Let's turn to dividends. We're not going to be immune to some of the dividend cuts. We've seen cuts from our holdings in the UK in particular. Some companies passing dividends, so they are intending to pay them in the second half or beginning of 2021. Other companies have cut them and frankly I don't think we'll see them return to the same scale. Europe less so and actually US and Japan for us has been very good and partly through our mix of stocks that we own and also in Japan has a lot of companies with net cash. Some positives on the income side, we are global so in time we can move some of those companies that are not paying dividends into companies that will pay dividends and we can move assets into regions like Japan, Asia where we should see better dividend growth. Our sector mix is quite favourable as well. We've got decent holdings in technology names who are paying good dividends. We're very underweight in oils and banks where we've seen most of the dividend cuts.

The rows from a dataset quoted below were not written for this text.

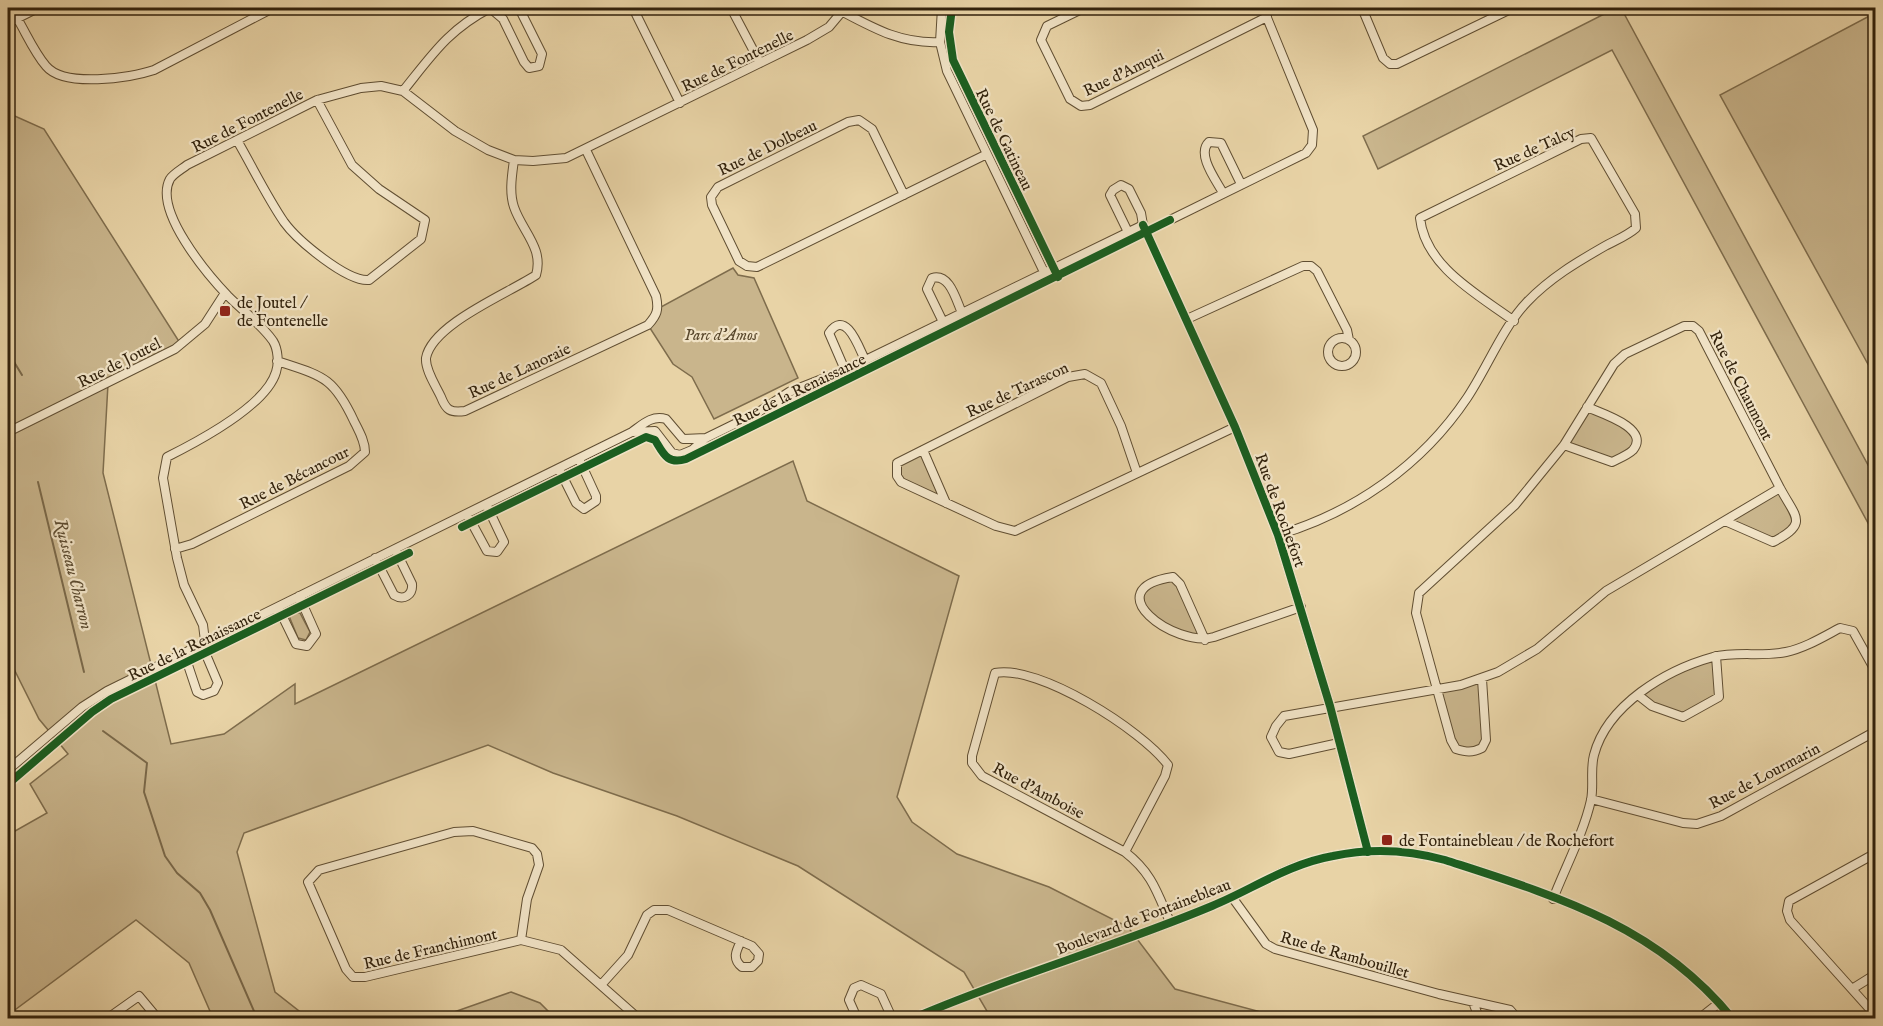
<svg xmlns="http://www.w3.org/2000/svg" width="1883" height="1026" viewBox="0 0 1883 1026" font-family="'IM FELL English',serif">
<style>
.green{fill:#c9b58c;stroke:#7e6c4c;stroke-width:1.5}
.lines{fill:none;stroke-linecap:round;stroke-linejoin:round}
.stream{stroke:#7a6849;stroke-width:2}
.minor-casing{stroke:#604e32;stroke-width:10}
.minor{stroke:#f0e2c5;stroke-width:8}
.cycleway-casing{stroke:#f0e2c5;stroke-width:11}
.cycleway{stroke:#1b5e20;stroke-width:8}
.poi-dot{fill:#8f2418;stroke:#f0e2c5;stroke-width:2}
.labels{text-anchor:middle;stroke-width:4.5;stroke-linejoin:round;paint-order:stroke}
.street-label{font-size:16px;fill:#32220c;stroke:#f0e2c5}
.poi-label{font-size:16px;fill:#32220c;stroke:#f0e2c5;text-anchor:start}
.park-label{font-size:16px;font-style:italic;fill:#58472c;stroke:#f0e2c5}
.water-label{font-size:18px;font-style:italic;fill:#5c4b30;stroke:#f0e2c5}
</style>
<rect width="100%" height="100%" fill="#e8d3a6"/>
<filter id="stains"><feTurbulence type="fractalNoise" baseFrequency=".00333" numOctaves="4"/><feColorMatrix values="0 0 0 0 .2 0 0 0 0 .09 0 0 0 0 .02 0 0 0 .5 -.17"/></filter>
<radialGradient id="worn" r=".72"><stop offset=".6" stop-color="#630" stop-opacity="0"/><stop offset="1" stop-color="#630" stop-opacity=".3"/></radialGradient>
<path class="green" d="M1616,8H1621L1875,478V536L1612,50L1378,169L1363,136Z
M1875,13V377L1720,95Z
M8,113L44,129L180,343L108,384L103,473L171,744L224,734L295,684V704L793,461L807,501L959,576L897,797L912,822L957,854L1049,887L1128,927L1175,989L1283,1018H991L964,972L798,866L677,816L553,773L488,745L244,833L237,852L275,992L308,1018H213L189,963L136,920L8,1015V835L47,813L30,784L68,754L39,719L8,657Z
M733,268L738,275L754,278L798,378L714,419L692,377L673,364L648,325L659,308Z
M1587,407L1627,424L1636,443L1612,462L1564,445Z
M923,450L946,503L901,482L897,463Z
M1780,488L1797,526L1773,542L1725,521Z
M1173,577L1205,640L1191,638L1146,613L1142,587Z
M293,612L300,613L310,632L306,640L298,638L289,616Z
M1716,656L1719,697L1683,717L1652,706L1638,695L1676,671Z
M1482,679V748L1456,749L1439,689Z
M511,992L540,1003L555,1018H437Z"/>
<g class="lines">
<path class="stream" d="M8,352L22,375
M38,482L84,672
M103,731L147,763L144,792L165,856L177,873L200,893L210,910L257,1018"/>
<defs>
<path id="minor" d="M490,8L503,19L524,62L529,68L539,66L542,54L519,8
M633,8L680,103
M731,8L760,63
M942,8L940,42L947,71L1044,272
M1084,8L1047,26L1041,40L1070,99L1081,106L1090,105L1267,17
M1362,8L1383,58L1390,64H1397L1513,8
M843,12C875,29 902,44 940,42
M17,18C26,33 34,52 46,66C64,88 130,78 154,70L273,8
M8,23L38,8
M403,91C432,55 448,30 490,8
M238,142C253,168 267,197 284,222C297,240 347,282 369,280L421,239L425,220L379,189L352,165L317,100
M514,160C512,175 509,192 514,207C522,231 544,248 536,275C509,293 432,324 426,358C425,370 436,386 441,397C446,410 450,413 465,411L648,325C657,315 659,310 656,296L586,150
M1223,193C1216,180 1196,154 1209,142L1221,143L1241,184
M904,195L872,129L859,120L848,122L718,187L711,197L712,205L739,261L747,266L757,267L987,154
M1170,220L1306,153L1312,145L1313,130L1263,8
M1128,232L1110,195L1113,190L1121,185L1129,189L1141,213L1143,225L1235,427L1278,535L1330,706L1368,852
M1187,319L1303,266H1311L1317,271L1347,330L1349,340
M943,322L927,289L932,278C950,273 956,300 962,313
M1328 352a14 14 0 1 1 28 0a14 14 0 1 1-28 0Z
M845,370L829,333C846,308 859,348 865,360
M770,409L809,393L834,377
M8,432L175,349L205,324L225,293
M633,432L655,431L672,453L680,455L692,450L706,438L757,413L789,392L845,370L1143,225
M1564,445L1612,462C1618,459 1628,455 1633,450C1651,428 1600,413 1587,407
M923,450L946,503
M559,469L576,503L584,509L596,501V496L579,459
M1137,473L1121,426L1101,383L1085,374L1068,377L897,463V476L901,482L996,526L1015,531L1235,427
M467,514L487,551L497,552L504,542L486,504
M1725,521L1773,542C1809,523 1796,518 1780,488
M1278,535C1355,512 1422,465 1467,398C1487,368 1503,327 1527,302C1550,278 1577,262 1605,246C1616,240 1627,236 1636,228L1635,214L1591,138L1581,139L1420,218C1425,267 1479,295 1514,321
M175,549L192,544L349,466L365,452C365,441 359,431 354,421C333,376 322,376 277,361
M375,558L394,595C404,601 413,595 412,584L395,549
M278,607L296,644L307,646L316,634L299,596
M1205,640L1180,584L1173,577C1094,589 1175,648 1214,637L1301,607
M184,653L197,692L203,695L214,691L218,683L207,657L203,625L184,585L177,558L163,478L167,457C197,442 266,406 276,372C279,363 278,349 273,341C262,325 242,310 228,296C207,274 153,210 170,179C173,174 182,169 187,165L317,100L361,88L381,86L403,91L455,131L488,150L514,160L533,161L566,158L807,40L829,27L845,8
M1638,695L1652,706L1683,717L1719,697L1716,656
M1339,743L1289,754L1279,752L1271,737L1276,726L1284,716L1461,685L1498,672L1537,649L1606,591L1780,488L1699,331L1693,326H1684L1625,354L1614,364L1564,445L1515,505L1419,593L1416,613L1451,740L1456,749C1466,752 1472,753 1482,748L1486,740L1482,679
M8,770L82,707L107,691L632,432C643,424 652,415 666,419L683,439L706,438
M1591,799L1683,823L1697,824L1721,816L1876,731
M1125,852L1165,776L1168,765C1142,730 1038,664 995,673L972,756V763L982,776L1125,852C1152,873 1157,892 1170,922
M1876,853L1789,901L1787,911L1790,920L1876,1016
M1232,897L1266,944L1275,949L1439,994L1510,1010L1517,1018
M1553,899C1565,868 1584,832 1591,800C1594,785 1590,770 1594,755C1607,705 1666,670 1713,657C1737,651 1762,657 1786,652C1805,648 1823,637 1840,628L1853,631L1876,672
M521,940L527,899L539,865L537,854L532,848L473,831L454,832L319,870L308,882L346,969L353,977H365L521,940L561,950L638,1018
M601,985L628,955L647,915L654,910H668L752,946L759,954L758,961L752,967H742C732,959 736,951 741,941
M1852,989L1876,974
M1473,1002L1479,1018
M108,1018L139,996L154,1014V1018
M857,1018L849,1000L854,988L861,985L881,994L892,1018
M914,1018C1011,976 1114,947 1212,906C1253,889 1288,864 1333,856C1370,848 1409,850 1445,860C1556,896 1656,925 1732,1018
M1700,1018L1719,1003"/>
</defs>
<use href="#minor" class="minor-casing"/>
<use href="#minor" class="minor"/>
<defs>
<path id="cycleway" d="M952,8L949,32L953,60L1058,277
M1143,225L1235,427L1278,535L1330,706L1368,852
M462,527L646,437L655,440C663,453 667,465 686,459L1170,220
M8,784L92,712L111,699L409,553
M914,1018C1011,976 1114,947 1212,906C1253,889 1288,864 1333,856C1370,848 1409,850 1445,860C1556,896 1656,925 1732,1018"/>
</defs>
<use href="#cycleway" class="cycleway-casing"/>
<use href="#cycleway" class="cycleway"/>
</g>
<g class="poi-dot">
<rect x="219" y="305" width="12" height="12" rx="3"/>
<rect x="1381" y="834" width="12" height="12" rx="3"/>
</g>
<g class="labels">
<g class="street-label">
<text transform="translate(737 60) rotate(-26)" y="6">Rue de Fontenelle</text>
<text transform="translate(1123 72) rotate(-26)" y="6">Rue d'Amqui</text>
<text transform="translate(247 120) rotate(-27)" y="6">Rue de Fontenelle</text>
<text transform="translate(1005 139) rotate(64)" y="6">Rue de Gatineau</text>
<text transform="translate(767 147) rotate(-26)" y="6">Rue de Dolbeau</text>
<text transform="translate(1534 148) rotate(-24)" y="6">Rue de Talcy</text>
<text transform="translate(119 362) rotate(-27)" y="6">Rue de Joutel</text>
<text transform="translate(519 370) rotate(-25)" y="6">Rue de Lanoraie</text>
<text transform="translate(1742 385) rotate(63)" y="6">Rue de Chaumont</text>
<text transform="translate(799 389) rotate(-26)" y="6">Rue de la Renaissance</text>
<text transform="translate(1017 389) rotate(-25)" y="6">Rue de Tarascon</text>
<text transform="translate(294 477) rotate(-27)" y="6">Rue de Bécancour</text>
<text transform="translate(1281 510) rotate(70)" y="6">Rue de Rochefort</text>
<text transform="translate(194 644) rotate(-26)" y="6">Rue de la Renaissance</text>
<text transform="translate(1764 775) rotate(-28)" y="6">Rue de Lourmarin</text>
<text transform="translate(1039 790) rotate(28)" y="6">Rue d'Amboise</text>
<text transform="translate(1143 916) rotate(-21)" y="6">Boulevard de Fontainebleau</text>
<text transform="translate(430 948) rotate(-13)" y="6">Rue de Franchimont</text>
<text transform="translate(1345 954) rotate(16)" y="6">Rue de Rambouillet</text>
</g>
<g class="poi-label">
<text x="237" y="308">de Joutel /<tspan x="237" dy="18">de Fontenelle</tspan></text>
<text x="1399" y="846">de Fontainebleau / de Rochefort</text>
</g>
<g class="park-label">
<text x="721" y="340">Parc d'Amos</text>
</g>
<g class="water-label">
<text transform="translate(74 574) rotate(76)" y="6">Ruisseau Charron</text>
</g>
</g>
<rect width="1883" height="1026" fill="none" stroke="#e8d3a6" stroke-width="30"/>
<rect x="9" y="9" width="1865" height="1008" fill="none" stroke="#32220c" stroke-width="3"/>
<rect x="15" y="15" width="1853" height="996" fill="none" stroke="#32220c" stroke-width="1.5"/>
<rect width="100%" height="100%" filter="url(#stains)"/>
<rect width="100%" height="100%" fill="url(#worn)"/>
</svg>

And finally, we're investing the cash that we've been building up over the past year and that should earn some a decent return. And finally, we've got revenue reserves of about 1.6x the annual dividend. I've built these reserves over 15 years just for occasions like this, therefore we should be using those to keep the dividend progression.
We need to watch really have a dip and the recovery goes and then we can establish how quickly some of our investments will return to the dividend paying register. The Bankers Investment Trust declared its first quarterly dividend of the end of February of 5.35p; which is a 4.9% increase over the dividend last year. The Trust is very proud of its 54 years of dividend growth, consecutively and annually growing that dividend and over its life of 132 years The Bankers Investment Trust has seen lots of difficult times, but I'm really reassured in the quality of the team picking stocks for the Trust and the nature of the companies we own. They are quality names, they do have good quality balance sheets and they will be the quickest to recover as economic growth returns in the second half of the year. Thank you.